The simulations and experiments collectively show that condensates preferentially recruit benzene-1,3-dithiol and peptide-functionalized reactants, increasing their local concentration and thus altering both kinetics and thermodynamics of macrocyclization. The shift to larger ring sizes inside condensates is primarily explained by concentration effects, as confirmed by aqueous controls at matched concentrations. Reaction rates correlate with peptide abundance during co-assembly, supporting a chaperone-like role of condensates in recruiting reactants to dense phases where reactions proceed faster. Environmental factors intrinsic to condensates, notably water content and interfacial properties, modulate partitioning free energies and likely influence product distributions. Allowing bond reversibility by tuning reactive well depth demonstrates the framework’s flexibility to mimic thiol–disulfide exchange conditions and highlights how dynamic exchange can impact steady-state ring populations. Together, these results address the hypothesis that condensates can act as reaction crucibles: they concentrate reactants, speed reactions, and bias product distributions toward larger macrocycles.

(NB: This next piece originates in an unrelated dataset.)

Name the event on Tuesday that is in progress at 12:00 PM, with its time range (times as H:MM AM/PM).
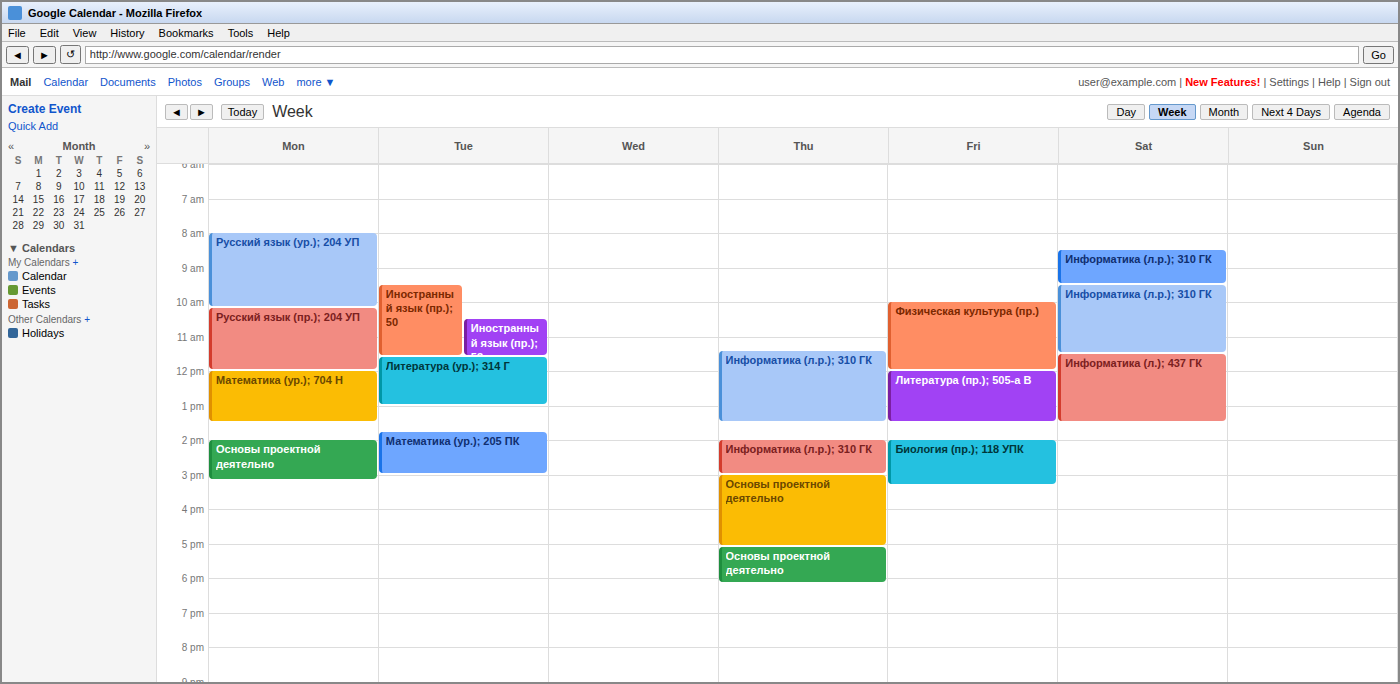
"Литература (ур.); 314 Г", 11:35 AM to 1:00 PM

This work establishes reactive Martini as a practical tool to simulate chemical reactions inside biomolecular condensates. The study (i) reproduces pH-dependent LLPS of a synthetic peptide (LFssFL), (ii) quantifies favorable partitioning of benzene-1,3-dithiol and XGLKFK into condensates with agreement between PMFs and experimental partitioning, and (iii) demonstrates condensate-driven changes in macrocycle ring size distributions and accelerated reaction rates via enhanced local concentrations. Sensitivity to condensate environment (e.g., hydration) and the ability to model reversible disulfide chemistry by tuning reactive potentials were shown. Future directions include extending to other reactions and condensate systems (e.g., validated with WGR-1), improving reactive potentials to better match benzenedithiol macrocycle formation and stack stabilization (e.g., incorporating peptide β-sheet interactions), leveraging titratable Martini for pH-dependent dynamics, and overcoming current performance limits (e.g., adopting Verlet scheme in Gromacs) to access longer timescales for concurrent phase separation and reactions.

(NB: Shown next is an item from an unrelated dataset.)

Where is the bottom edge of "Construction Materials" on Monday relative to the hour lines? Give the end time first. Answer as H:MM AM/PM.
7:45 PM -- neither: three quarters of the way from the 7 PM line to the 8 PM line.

- Hydration underestimation: The Martini peptide model underestimates condensate water content (~17% vs >60% experimentally), impacting partitioning free energies and potentially product distributions. - Timescale and performance: Reactive Martini currently relies on tabulated potentials with the group cutoff scheme in Gromacs 2018.8, limiting accessible timescales; LLPS completion can be slower than reaction completion, complicating full co-assembly equilibration. - Reaction model: The primary model does not include disulfide bond breaking; reversibility was mimicked only by reducing the reactive potential well depth. Accurate pH-dependent thiol–disulfide exchange kinetics are not explicitly modeled. - Potential optimization: Observed very large macrocycles (10–14mers) may reflect model parameters; further refinement of reactive potentials and inclusion of peptide side-chain β-sheet interactions could improve realism. - Simplified pH treatment: Protonation states were fixed (homogeneous) to mimic pH changes, not dynamically titrated.